## [Source material]
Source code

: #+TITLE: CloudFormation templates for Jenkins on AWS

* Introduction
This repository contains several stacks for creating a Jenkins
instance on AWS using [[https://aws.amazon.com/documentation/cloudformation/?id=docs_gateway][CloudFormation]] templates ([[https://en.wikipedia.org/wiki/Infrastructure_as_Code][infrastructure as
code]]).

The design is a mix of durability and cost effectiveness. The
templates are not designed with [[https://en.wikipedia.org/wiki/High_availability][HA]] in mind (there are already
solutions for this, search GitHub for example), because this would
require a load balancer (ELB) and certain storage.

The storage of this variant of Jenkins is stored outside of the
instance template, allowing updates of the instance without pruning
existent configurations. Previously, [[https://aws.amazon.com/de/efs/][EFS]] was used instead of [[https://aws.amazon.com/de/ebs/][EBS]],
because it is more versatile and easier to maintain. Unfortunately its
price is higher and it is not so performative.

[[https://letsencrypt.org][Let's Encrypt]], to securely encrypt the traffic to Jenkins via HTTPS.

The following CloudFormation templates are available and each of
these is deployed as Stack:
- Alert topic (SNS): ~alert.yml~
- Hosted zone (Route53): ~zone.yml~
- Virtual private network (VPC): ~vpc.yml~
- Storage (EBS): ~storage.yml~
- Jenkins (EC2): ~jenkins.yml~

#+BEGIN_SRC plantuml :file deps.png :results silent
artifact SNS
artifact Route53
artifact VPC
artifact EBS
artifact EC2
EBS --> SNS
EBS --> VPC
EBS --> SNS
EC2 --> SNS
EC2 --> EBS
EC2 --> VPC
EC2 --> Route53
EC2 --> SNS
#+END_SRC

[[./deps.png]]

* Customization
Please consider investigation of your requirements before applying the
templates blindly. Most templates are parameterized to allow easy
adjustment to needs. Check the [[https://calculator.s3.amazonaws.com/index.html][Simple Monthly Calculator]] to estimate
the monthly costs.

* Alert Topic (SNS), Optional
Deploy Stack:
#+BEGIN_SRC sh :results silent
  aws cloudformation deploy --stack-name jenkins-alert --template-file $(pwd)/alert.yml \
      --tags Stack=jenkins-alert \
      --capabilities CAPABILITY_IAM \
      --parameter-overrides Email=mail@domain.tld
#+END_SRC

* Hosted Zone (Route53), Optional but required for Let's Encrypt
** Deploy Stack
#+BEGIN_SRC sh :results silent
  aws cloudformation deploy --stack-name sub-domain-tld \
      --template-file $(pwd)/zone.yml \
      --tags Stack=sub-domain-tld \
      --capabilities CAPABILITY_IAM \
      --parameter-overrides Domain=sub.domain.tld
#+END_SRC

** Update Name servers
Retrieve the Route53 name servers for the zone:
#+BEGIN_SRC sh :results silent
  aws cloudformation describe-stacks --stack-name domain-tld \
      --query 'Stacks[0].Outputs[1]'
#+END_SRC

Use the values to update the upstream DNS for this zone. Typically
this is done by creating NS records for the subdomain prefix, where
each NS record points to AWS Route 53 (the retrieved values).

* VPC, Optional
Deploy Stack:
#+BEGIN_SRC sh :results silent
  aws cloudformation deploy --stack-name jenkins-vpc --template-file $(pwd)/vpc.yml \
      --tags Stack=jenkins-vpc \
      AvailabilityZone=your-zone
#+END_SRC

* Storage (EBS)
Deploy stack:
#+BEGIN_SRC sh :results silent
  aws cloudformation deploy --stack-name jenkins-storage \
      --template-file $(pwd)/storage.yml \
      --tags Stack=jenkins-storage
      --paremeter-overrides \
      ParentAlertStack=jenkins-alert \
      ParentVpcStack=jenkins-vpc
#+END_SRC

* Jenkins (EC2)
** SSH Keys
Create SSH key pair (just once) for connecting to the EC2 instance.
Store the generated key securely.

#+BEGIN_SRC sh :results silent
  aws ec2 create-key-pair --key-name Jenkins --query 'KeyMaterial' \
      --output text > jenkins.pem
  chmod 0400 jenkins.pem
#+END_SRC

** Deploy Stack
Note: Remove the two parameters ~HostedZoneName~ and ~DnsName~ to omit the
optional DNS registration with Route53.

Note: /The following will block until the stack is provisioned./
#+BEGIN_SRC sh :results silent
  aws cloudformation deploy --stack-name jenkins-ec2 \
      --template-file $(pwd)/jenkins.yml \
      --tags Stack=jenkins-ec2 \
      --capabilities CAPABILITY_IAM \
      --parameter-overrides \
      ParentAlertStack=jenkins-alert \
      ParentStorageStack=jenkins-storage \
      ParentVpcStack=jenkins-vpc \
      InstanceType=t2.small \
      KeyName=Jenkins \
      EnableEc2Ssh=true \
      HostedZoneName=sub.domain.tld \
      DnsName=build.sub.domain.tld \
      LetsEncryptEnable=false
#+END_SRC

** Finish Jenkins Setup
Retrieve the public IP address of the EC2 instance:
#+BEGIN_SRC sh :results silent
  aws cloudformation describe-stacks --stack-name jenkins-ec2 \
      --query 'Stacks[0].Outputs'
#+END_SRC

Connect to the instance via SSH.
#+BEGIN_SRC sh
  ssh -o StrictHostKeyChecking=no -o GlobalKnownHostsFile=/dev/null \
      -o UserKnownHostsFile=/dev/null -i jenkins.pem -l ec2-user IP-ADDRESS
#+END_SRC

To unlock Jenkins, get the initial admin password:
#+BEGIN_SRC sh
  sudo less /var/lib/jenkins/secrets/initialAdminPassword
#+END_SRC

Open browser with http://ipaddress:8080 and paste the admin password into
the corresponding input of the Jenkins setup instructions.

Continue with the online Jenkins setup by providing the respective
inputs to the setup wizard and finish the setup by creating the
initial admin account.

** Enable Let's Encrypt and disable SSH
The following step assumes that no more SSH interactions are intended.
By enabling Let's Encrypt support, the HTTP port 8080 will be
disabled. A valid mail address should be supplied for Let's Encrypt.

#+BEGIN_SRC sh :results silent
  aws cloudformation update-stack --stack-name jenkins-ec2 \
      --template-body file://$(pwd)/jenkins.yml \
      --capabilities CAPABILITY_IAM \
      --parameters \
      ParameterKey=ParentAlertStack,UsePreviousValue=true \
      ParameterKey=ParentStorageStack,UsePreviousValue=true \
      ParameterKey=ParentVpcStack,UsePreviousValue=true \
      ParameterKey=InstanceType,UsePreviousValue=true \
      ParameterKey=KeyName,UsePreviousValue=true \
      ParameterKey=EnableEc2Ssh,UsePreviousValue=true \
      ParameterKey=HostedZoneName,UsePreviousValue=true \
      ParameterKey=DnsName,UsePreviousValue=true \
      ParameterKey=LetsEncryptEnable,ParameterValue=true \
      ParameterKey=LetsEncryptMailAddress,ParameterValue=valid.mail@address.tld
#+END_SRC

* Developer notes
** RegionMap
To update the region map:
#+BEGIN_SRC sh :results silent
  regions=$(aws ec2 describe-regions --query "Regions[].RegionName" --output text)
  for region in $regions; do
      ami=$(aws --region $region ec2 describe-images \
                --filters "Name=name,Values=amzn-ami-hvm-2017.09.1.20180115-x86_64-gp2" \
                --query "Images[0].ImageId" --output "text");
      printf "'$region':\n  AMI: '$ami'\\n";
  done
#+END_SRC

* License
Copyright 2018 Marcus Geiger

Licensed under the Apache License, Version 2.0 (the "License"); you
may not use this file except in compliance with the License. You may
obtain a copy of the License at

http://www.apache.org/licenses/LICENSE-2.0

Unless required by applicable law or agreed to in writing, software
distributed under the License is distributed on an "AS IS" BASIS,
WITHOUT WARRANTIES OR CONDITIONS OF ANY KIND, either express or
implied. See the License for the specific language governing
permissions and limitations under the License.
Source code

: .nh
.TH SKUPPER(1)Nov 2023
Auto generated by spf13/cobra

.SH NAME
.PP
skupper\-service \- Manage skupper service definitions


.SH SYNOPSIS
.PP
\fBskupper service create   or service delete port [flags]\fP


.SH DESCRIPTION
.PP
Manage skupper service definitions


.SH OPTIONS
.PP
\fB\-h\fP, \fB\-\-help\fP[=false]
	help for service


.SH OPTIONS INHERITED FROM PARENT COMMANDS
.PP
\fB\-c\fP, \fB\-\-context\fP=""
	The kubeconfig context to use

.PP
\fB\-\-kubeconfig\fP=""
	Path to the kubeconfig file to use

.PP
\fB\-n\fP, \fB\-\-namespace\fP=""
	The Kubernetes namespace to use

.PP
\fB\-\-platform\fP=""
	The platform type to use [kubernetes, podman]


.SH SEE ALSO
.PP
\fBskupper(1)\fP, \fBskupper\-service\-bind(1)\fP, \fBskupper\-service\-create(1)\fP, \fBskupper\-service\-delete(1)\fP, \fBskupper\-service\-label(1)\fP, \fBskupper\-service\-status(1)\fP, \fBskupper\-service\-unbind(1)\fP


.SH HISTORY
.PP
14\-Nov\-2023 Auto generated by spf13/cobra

## [Task]
What you write must be the entries restated word for word, from the opening line through the one holding "because it is", with nothing else.

## [Solution to the problem]
Source code

: #+TITLE: CloudFormation templates for Jenkins on AWS

* Introduction
This repository contains several stacks for creating a Jenkins
instance on AWS using [[https://aws.amazon.com/documentation/cloudformation/?id=docs_gateway][CloudFormation]] templates ([[https://en.wikipedia.org/wiki/Infrastructure_as_Code][infrastructure as
code]]).

The design is a mix of durability and cost effectiveness. The
templates are not designed with [[https://en.wikipedia.org/wiki/High_availability][HA]] in mind (there are already
solutions for this, search GitHub for example), because this would
require a load balancer (ELB) and certain storage.

The storage of this variant of Jenkins is stored outside of the
instance template, allowing updates of the instance without pruning
existent configurations. Previously, [[https://aws.amazon.com/de/efs/][EFS]] was used instead of [[https://aws.amazon.com/de/ebs/][EBS]],
because it is more versatile and easier to maintain. Unfortunately its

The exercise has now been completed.